Técnicas de edição genética já foram testadas para o tratamento da leucemia e infecções pelo HIV, mas uma nova fronteira na medicina está prestes a ser cruzada. A Food and Drug Administration (FDA), agência do governo americano responsável pelo controle de alimentos e medicamentos, deu o sinal verde para que uma nova terapia contra a hemofilia seja testada, e ela consiste na alteração de genes em células vivas dentro do corpo humano.

— É um avanço importante na medicina — disse Edward Lanphier, diretor-executivo da Sangamo, laboratório responsável pelo teste. — É a primeira vez que a FDA, ou qualquer outra agência reguladora, aprova o uso da edição genômica "in vivo", dentro do corpo humano.

O experimento é específico para a hemofilia B, causada pela mutação de um gene que instrui o fígado a produzir uma proteína de coagulação chamada Fator IX. Portadores da doença não produzem essa substância e, por esse motivo, estão mais suscetíveis a hemorragias e são proibidos de praticar atividades que possam causar cortes ou traumas. O tratamento é feito pela transfusão desse fator coagulante, mas ainda não existe uma cura.

Tema é polêmico

Para os pesquisadores da Sangamo, o uso de uma terapia de edição genética pode incentivar a produção do Fator IX pelo fígado. Com uma tesoura molecular, eles vão retirar de células do fígado o gene incapaz de liberar o fator coagulante e inserir a sequência correta. Dessa forma, a expectativa é que o fígado seja induzido a produzir do Fator IX. O procedimento foi aplicado com sucesso em macacos, e agora será testado em humanos adultos.

Lanphier afirma que os testes serão iniciados nos próximos meses. Nove adultos, portadores de hemofilia B severa, receberão uma dose intravenosa do medicamento, batizado como SB-FIX. A terapia é baseada na técnica In Vivo Protein Replacement Platform, similar à CRISPR/Cas9. Ambas usam enzimas especiais para desativar e substituir determinados segmentos da sequência do DNA.

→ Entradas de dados
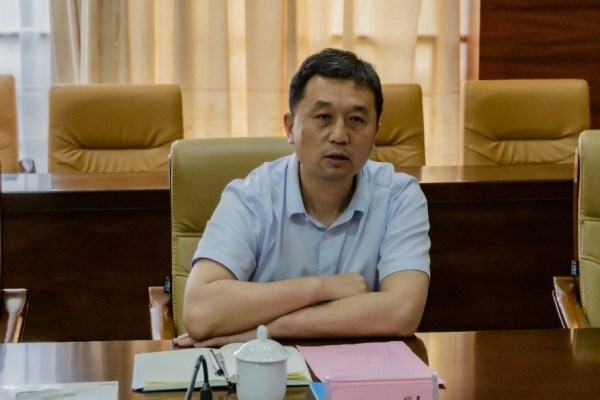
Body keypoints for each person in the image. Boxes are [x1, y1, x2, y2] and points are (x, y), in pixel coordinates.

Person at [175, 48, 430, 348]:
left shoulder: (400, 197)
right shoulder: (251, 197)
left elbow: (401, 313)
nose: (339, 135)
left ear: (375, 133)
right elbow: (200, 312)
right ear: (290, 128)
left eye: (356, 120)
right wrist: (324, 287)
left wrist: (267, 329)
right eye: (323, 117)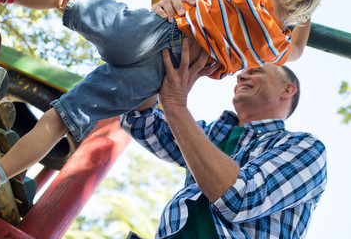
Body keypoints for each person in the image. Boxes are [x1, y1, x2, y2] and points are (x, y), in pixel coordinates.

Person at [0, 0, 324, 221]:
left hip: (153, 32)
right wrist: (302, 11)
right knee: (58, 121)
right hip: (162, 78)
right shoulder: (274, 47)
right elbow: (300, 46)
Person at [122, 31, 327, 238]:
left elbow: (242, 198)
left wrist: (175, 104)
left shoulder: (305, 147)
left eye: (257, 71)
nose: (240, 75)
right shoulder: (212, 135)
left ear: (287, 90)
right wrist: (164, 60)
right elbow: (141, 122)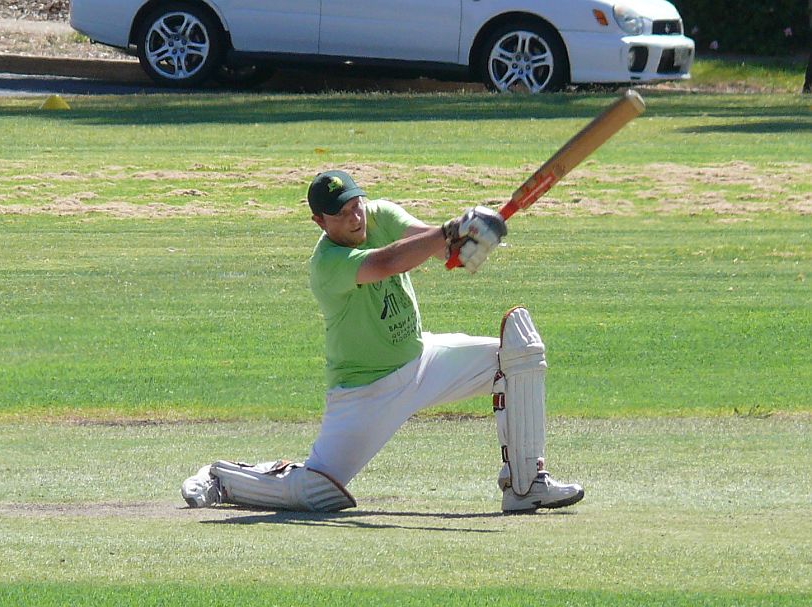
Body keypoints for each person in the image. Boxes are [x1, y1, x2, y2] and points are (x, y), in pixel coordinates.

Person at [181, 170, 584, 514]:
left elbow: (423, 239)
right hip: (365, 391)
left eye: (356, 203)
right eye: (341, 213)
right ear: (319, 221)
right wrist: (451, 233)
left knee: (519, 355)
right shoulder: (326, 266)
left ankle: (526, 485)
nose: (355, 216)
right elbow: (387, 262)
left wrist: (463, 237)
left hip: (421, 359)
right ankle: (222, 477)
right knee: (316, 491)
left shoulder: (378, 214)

→ Tarefa
Transforme em lista o parágrafo do texto sobre edição genética que começa com "Para os pesquisadores da Sangamo", mantendo seus fatos principais.

→ Resposta
- Para os pesquisadores da Sangamo, uma terapia de edição genética pode incentivar o fígado a produzir o Fator IX.
- Com uma tesoura molecular, eles vão retirar de células do fígado o gene incapaz de liberar o fator coagulante e inserir a sequência correta.
- A expectativa é que, assim, o fígado seja induzido a produzir o Fator IX.
- O procedimento foi aplicado com sucesso em macacos e agora será testado em humanos adultos.